Supplied data =>
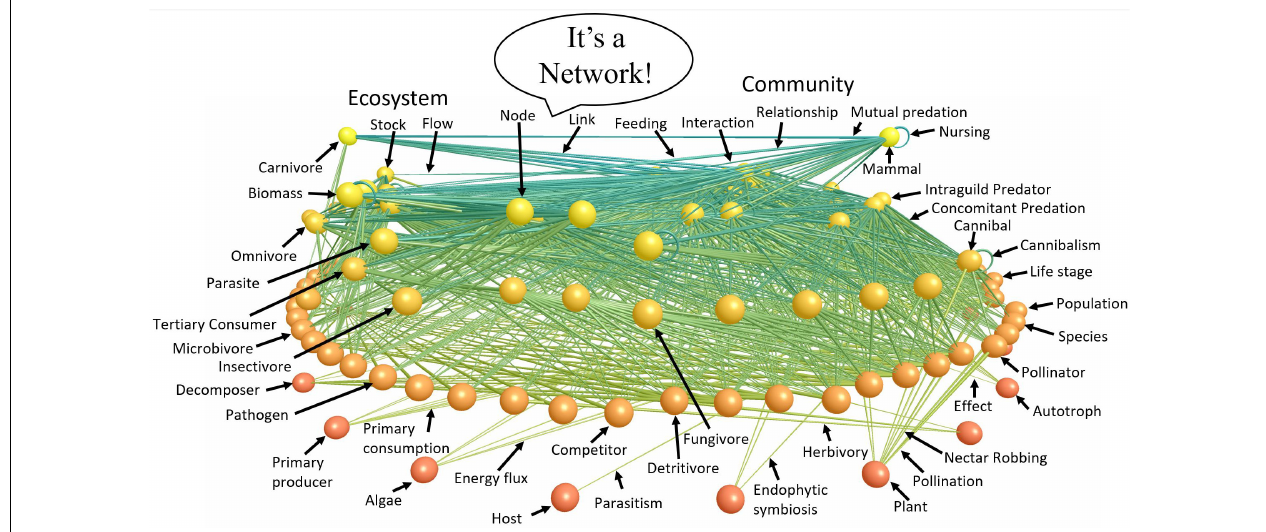
FIGURE 2 | A food web labeled with terms describing different components and aspects of the network. Nodes of the network are vertically arranged according to trophic level with autotrophs at the bottom and upper level carnivores at the top. Links between nodes represent feeding relationships. The various terms characteristic of ecology’s various subdisciplines that point to the parts of the ecological network emphasize that ecological subdisciplines study very similar entities from different perspectives. ATN theory helps synthesize these subdisciplines by focusing on the structure ( Figure 3 ) and dynamics ( Box A ) of ecological networks such as that of Little Rock Lake (Martinez, 1991) visualized (Yoon et al., 2004) and figuratively labeled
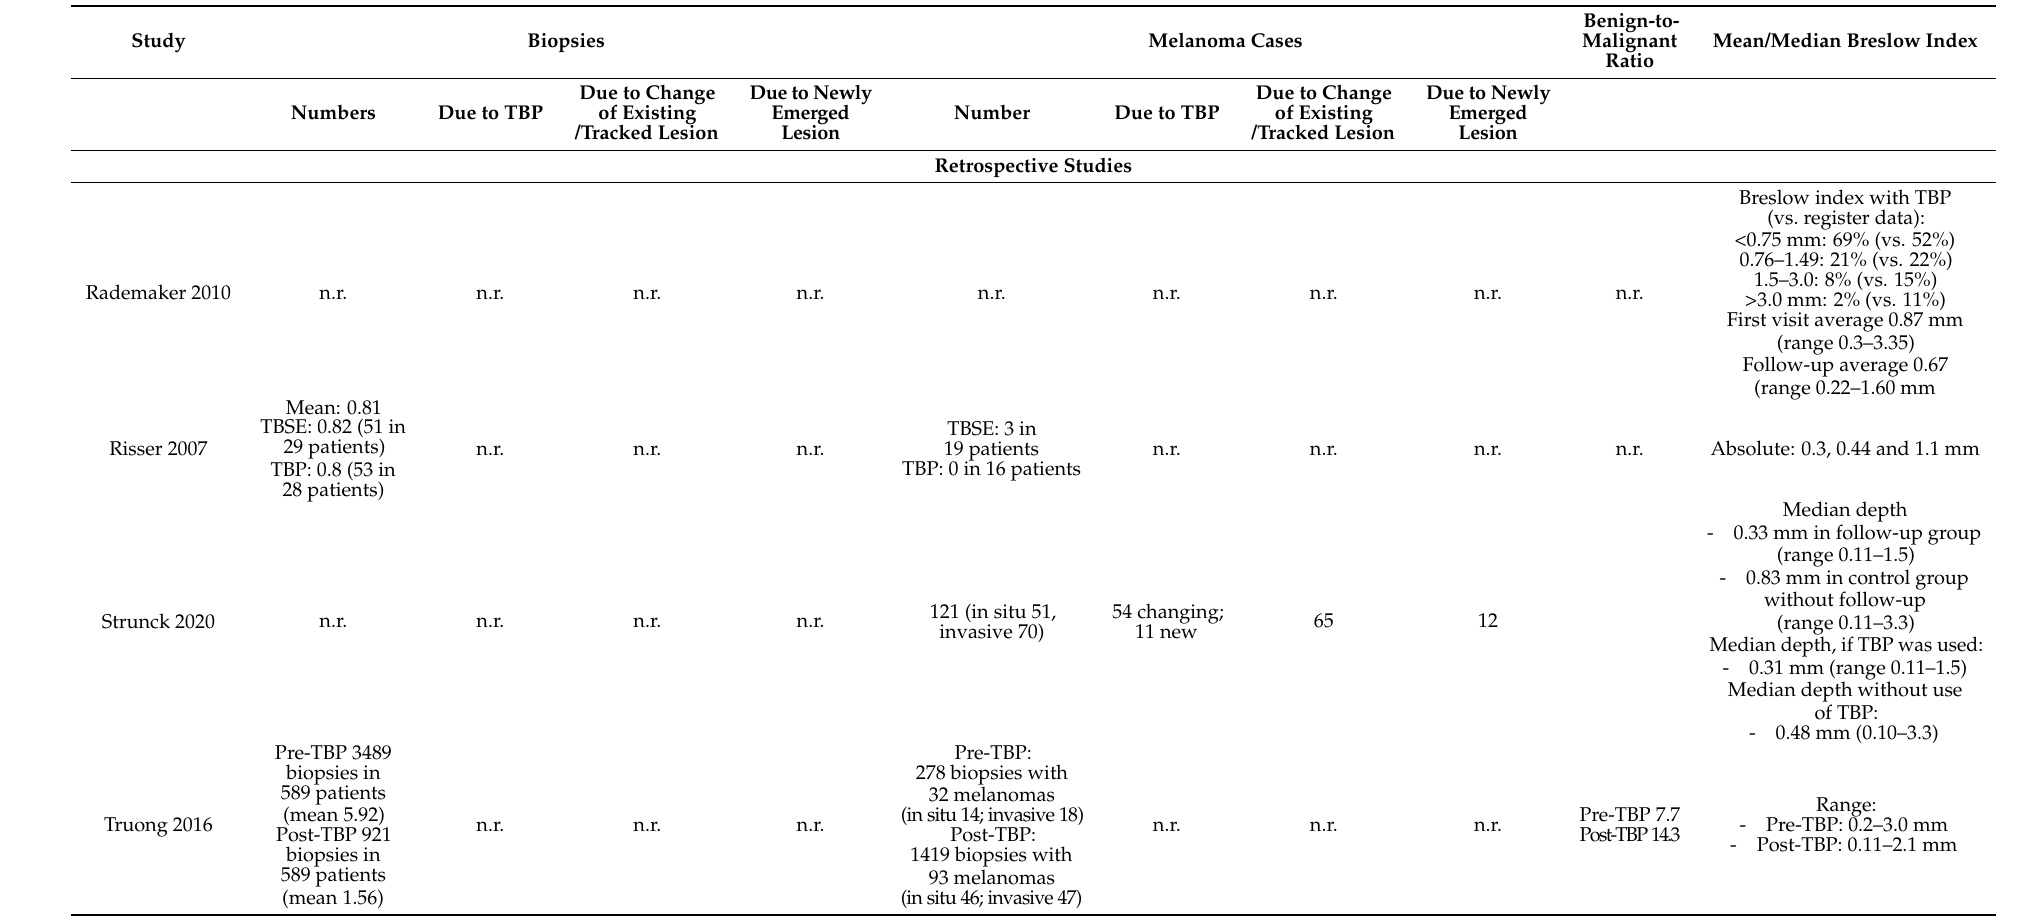
Table 4. Summary of the Outcomes of Interest of the Included Studies with a Comparison of TBP vs.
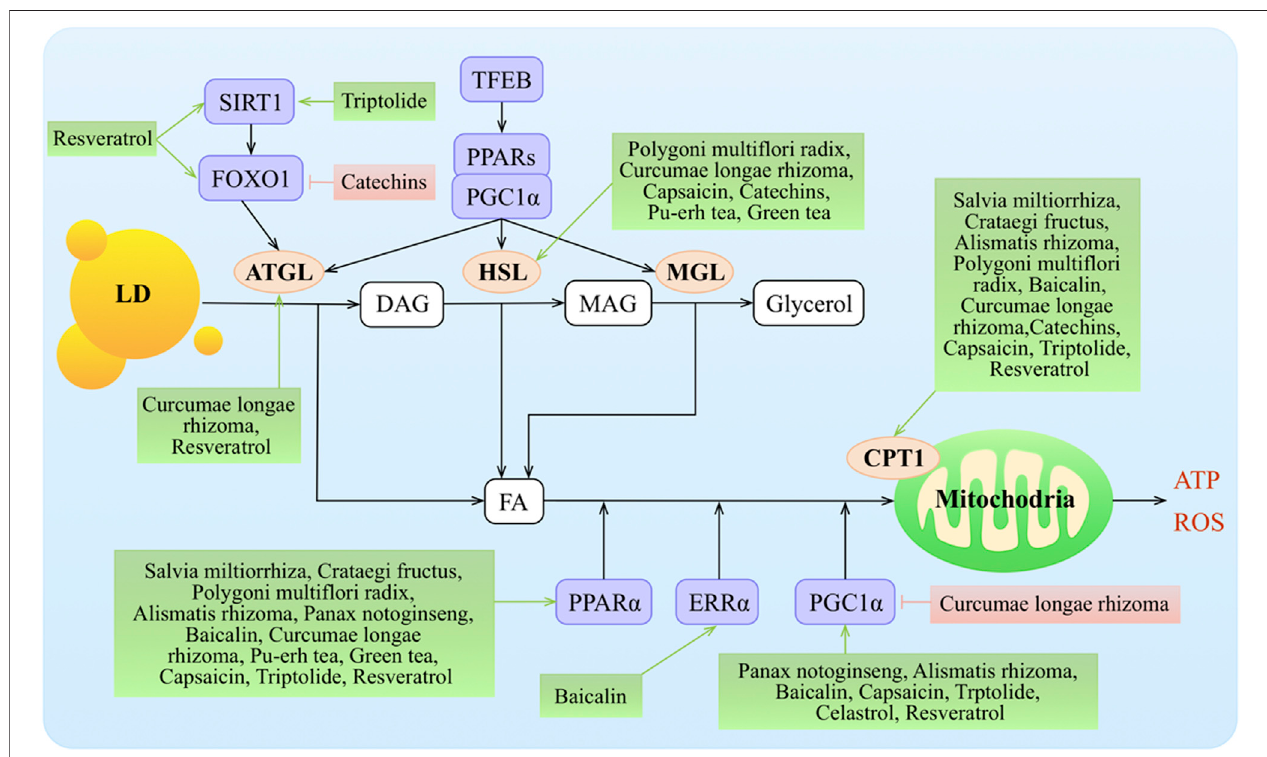
FIGURE4| MolecularmechanismsofTCMsinlipiddecomposition.TCMsstimulatelipolysisfromfatstoresintheliver,whiteadiposetissue,anddietaryfatsources (high-fat diets) to generate FAs that enter the hepatic cells via protein transporters. TG stored as lipid droplets can be hydrolyzed back to FAs via classic lipases (ATGL, HSL, and MGL) and lipophagy (by regulating TFEB, SIRT1, and FOXO1), undergo mitochondrial β -oxidation by the activity of various co-activators or nuclear receptors (such as PPAR α , ERR α , and PGC1 α ),and target the transcription of gene Cpt1. Malonyl-CoA, an intermediate in DNL, inhibits CPT1 action and downregulates FA oxidation. ↑ / ⊥ depicts the positive or negative effect of TCMs in the cellular process,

Work item => Please retype the listing in full, exactly as given, and skip every image.

Solution =>
FIGURE 2 | A food web labeled with terms describing different components and aspects of the network. Nodes of the network are vertically arranged according to trophic level with autotrophs at the bottom and upper level carnivores at the top. Links between nodes represent feeding relationships. The various terms characteristic of ecology’s various subdisciplines that point to the parts of the ecological network emphasize that ecological subdisciplines study very similar entities from different perspectives. ATN theory helps synthesize these subdisciplines by focusing on the structure ( Figure 3 ) and dynamics ( Box A ) of ecological networks such as that of Little Rock Lake (Martinez, 1991) visualized (Yoon et al., 2004) and figuratively labeled
Table 4. Summary of the Outcomes of Interest of the Included Studies with a Comparison of TBP vs.
FIGURE4| MolecularmechanismsofTCMsinlipiddecomposition.TCMsstimulatelipolysisfromfatstoresintheliver,whiteadiposetissue,anddietaryfatsources (high-fat diets) to generate FAs that enter the hepatic cells via protein transporters. TG stored as lipid droplets can be hydrolyzed back to FAs via classic lipases (ATGL, HSL, and MGL) and lipophagy (by regulating TFEB, SIRT1, and FOXO1), undergo mitochondrial β -oxidation by the activity of various co-activators or nuclear receptors (such as PPAR α , ERR α , and PGC1 α ),and target the transcription of gene Cpt1. Malonyl-CoA, an intermediate in DNL, inhibits CPT1 action and downregulates FA oxidation. ↑ / ⊥ depicts the positive or negative effect of TCMs in the cellular process,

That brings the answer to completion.